[[ TEXT, beginning ]]
RIO DE JANEIRO — Brazilian President Michel Temer on Thursday rejected calls for his resignation, saying he will fight allegations that he endorsed the paying of hush money to a former lawmaker jailed for corruption.
Even in this country weary from the constant drip of revelations of a wide-ranging corruption investigation, the incendiary accusation set off a firestorm and Brazil’s highest court opened an investigation. Stocks and the currency plunged and rumors circulated that Temer would step down.
Instead, the embattled leader remained defiant in a national address to respond to allegations he was recorded endorsing payments to former lower House Speaker Eduardo Cunha. The existence and the contents of the recording were reported Wednesday night by the Globo newspaper.
“At no time did I authorize the paying of anyone,” Temer said emphatically, raising his voice and pounding his index finger against the podium. “I did not buy anybody’s silence.”
“I will not resign,” he said.
The Supreme Federal Tribunal opened an investigation into the accusations and lifted the seal on the recording. Globo then posted the nearly 39-minute recording, which is scratchy and often inaudible.
Even before the audio was released, Thursday began in a panic after Globo’s report.
Within 90 minutes of the opening, Brazil’s main Ibovespa stock index dropped 10 percent and trading was stopped for 30 minutes. Brazil’s currency, the real, lost 8 percent of its value against the U.S. dollar, according to the Central Bank’s closing figure. Congress canceled its sessions, including suspending work on legislation that Temer’s administration hopes will pull Latin America’s largest economy out of its worst recession in decades.
[[ TEXT, end ]]
#### [STUDY QUESTIONS]
a – In the text about Michel Temer, which newspaper first reported the existence and contents of the recording?
b – Pick up the article about Brazilian President Michel Temer and the corruption allegations from the point where it ends, and write the next few paragraphs.
[[ SOURCE DATA, beginning ]]
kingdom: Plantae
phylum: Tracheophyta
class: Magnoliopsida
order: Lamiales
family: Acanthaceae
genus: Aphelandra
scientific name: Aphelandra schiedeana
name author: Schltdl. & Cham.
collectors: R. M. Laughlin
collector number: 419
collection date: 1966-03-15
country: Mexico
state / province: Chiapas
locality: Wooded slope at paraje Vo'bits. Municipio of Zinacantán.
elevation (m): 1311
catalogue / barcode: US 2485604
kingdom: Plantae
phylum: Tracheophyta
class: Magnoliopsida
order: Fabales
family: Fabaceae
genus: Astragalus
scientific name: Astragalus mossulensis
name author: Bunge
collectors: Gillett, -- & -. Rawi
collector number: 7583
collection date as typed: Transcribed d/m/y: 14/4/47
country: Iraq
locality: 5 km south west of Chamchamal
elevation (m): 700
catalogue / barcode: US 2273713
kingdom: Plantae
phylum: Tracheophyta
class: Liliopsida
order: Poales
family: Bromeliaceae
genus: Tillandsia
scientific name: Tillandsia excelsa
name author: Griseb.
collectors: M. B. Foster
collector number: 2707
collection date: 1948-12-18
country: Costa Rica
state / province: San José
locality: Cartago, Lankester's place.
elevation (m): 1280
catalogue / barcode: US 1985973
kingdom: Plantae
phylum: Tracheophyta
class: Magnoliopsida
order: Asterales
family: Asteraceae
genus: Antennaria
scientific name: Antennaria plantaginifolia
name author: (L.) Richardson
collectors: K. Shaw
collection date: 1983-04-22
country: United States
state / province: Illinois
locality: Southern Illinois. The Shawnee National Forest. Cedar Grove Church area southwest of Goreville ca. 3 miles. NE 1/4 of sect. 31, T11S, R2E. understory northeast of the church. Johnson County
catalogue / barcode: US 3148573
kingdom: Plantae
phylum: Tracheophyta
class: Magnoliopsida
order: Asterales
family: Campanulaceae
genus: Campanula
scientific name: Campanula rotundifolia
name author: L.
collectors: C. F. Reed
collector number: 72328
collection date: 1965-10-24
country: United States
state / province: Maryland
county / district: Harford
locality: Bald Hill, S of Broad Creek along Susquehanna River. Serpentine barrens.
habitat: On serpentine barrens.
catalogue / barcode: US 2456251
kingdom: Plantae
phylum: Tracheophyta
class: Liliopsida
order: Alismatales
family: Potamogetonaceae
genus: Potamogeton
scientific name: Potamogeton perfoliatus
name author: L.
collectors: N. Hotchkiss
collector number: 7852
[[ SOURCE DATA, end ]]
#### [RESPONSES PER TASK]
a – The Globo newspaper reported it.

b –
The pressure built against Temer throughout the day. There was talk that Cabinet ministers were considering quitting their posts, and the culture minister did step down by day’s end. Opposition politicians called for his impeachment. Two small allied parties pulled their support for Temer in Congress.
In the evening, a protest of several thousand people in Rio de Janeiro was broken up when men in masks threw objects at police, who responded with tear gas. In Sao Paulo, the nation’s largest city, hundreds of protesters gathered on a main avenue to demand Temer go.
Since its start three years ago, the “Car Wash” investigation into a kickback scheme at oil giant Petrobras has revealed a scale of corruption that has shocked even the most cynical Brazilians and put several top businessmen and politicians in jail. In recent months, the probe has moved closer to the president and his circle.
Globo also reported that Sen. Aecio Neves had been recorded asking Batista for $700,000 to pay for his defense in the “Car Wash” corruption probe.
On Thursday, police searched Neves’ Rio de Janeiro home and Brasilia office, and Brazil’s highest court suspended him from office. Neves, who nearly won the presidency in 2014 and planned to run again next year, has denied wrongdoing.